Wheat cut, bound old-fashioned way

GENTRY - On a hot and steamy Thursday afternoon, members of the Tired Iron of the Ozarks met at the Charlie Lacy Farm in the Logan Community to cut wheat, not with an air conditioned combine, but the old-fashioned way, with a binder.

Lacy pulled the old binder behind a small tractor, with a club member riding on the antique harvesting machine and with a foot pedal and lever controlling the binding of the bundles of cut wheat and ejecting them where they could be manually picked up and stacked to dry.

Even for club members, it was a first for some to sit on the binder as the wheat was harvested.

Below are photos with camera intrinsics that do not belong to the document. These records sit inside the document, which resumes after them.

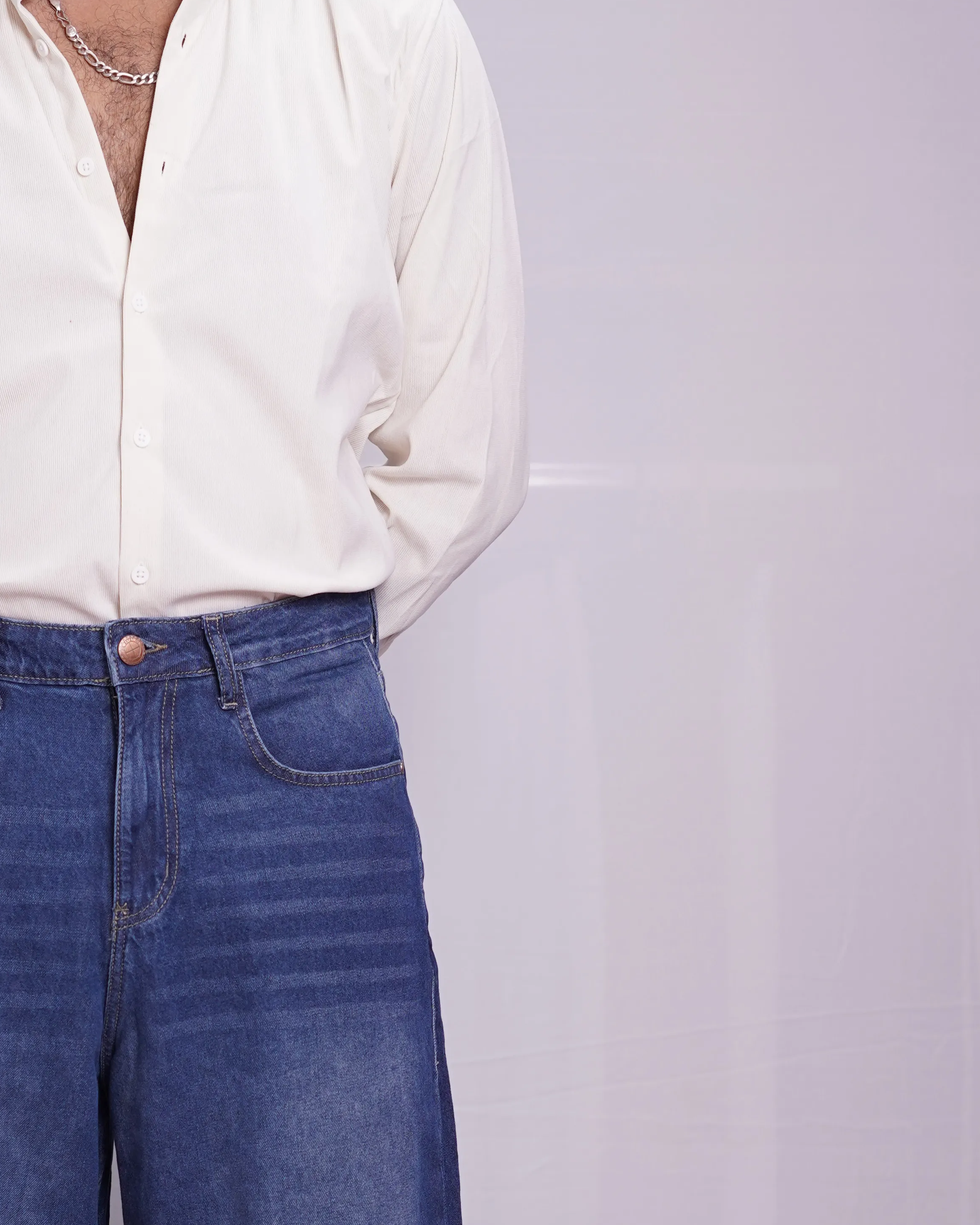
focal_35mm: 97
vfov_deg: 19.4
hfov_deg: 15.8
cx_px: 198
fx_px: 3517
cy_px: 1084
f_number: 3.5
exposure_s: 1/100
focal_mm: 50
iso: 640
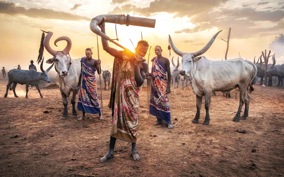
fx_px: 232
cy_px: 88
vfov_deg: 41.8
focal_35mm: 30
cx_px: 141
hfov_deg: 62.9
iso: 1250
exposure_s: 1/320
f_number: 7.1
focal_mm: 29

“This is what it’s all about,” club president Glenn Smith said as children and youth not only watched but helped in the wheat binding on Thursday.

Those who didn’t get to help with the binding went out and stacked the sheaves in the field to dry.

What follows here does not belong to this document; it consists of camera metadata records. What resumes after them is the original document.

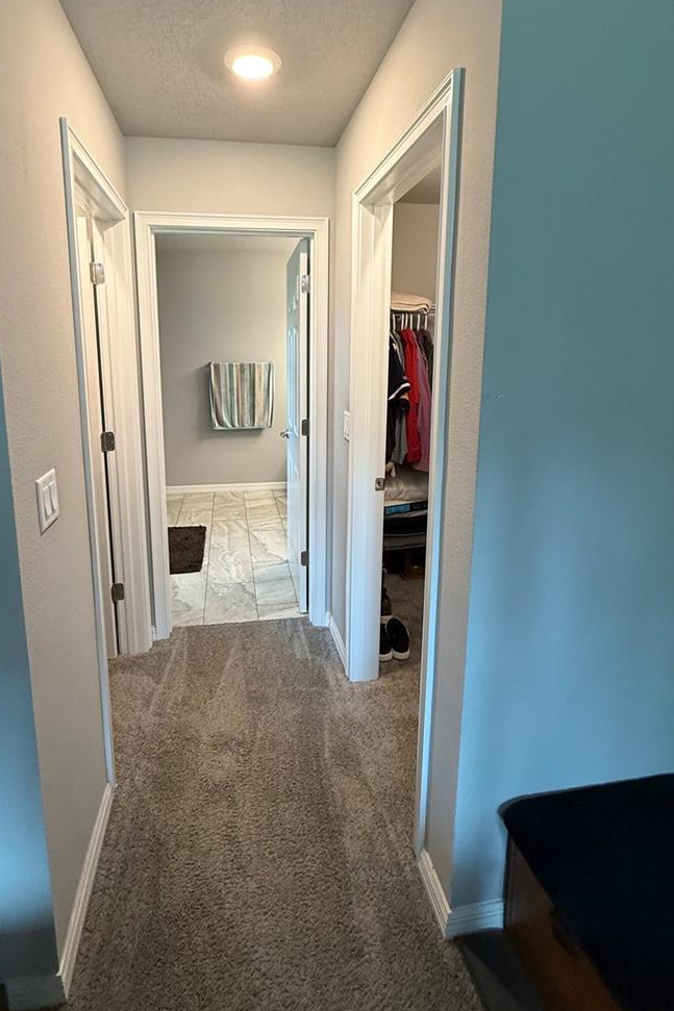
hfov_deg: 67.1
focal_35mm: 18
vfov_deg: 89.4
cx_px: 295
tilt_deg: -5.5
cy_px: 433
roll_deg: -0.4
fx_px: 506
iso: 200
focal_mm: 2.22
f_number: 2.2
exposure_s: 1/60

One of the club’s primary objectives is to show younger generations how farm and household work was carried out in the early 20th century with old tractors, engines and farm machinery.

Lacy said he’d not leave the sheaves in the field as long this summer because the deer ate much of the wheat.

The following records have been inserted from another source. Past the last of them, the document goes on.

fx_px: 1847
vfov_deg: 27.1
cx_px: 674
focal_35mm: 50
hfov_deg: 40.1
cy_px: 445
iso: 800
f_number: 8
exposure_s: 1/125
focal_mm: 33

“I’ll leave the deer a shock or two,” Lacy said, planning to load the rest on a wagon and cover it until the fall show of the Tired Iron of the Ozarks - Sept. 6-8 - when it will be used for the club’s threshing machine demonstration.

Lacy owns the binder and threshing machine used for the demonstrations.

The fall antique engine and tractor show will be held at the club’s show grounds on Taylor Orchard Road, just southwest of Gentry. The shows are open to the public and admission is free.